[Short exercise] Can you rewrite the records below with every "common name" changed to "vernacular name" and everything else left as it is?

====

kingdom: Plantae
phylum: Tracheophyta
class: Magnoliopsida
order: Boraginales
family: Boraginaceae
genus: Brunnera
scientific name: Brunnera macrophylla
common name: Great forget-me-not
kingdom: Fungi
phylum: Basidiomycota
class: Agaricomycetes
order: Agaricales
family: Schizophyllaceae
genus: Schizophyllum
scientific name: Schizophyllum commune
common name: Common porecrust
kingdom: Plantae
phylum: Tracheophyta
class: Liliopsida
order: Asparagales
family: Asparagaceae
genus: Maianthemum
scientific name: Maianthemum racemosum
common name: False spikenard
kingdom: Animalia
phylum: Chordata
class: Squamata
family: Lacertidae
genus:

====

[Finished exercise]
kingdom: Plantae
phylum: Tracheophyta
class: Magnoliopsida
order: Boraginales
family: Boraginaceae
genus: Brunnera
scientific name: Brunnera macrophylla
vernacular name: Great forget-me-not
kingdom: Fungi
phylum: Basidiomycota
class: Agaricomycetes
order: Agaricales
family: Schizophyllaceae
genus: Schizophyllum
scientific name: Schizophyllum commune
vernacular name: Common porecrust
kingdom: Plantae
phylum: Tracheophyta
class: Liliopsida
order: Asparagales
family: Asparagaceae
genus: Maianthemum
scientific name: Maianthemum racemosum
vernacular name: False spikenard
kingdom: Animalia
phylum: Chordata
class: Squamata
family: Lacertidae
genus:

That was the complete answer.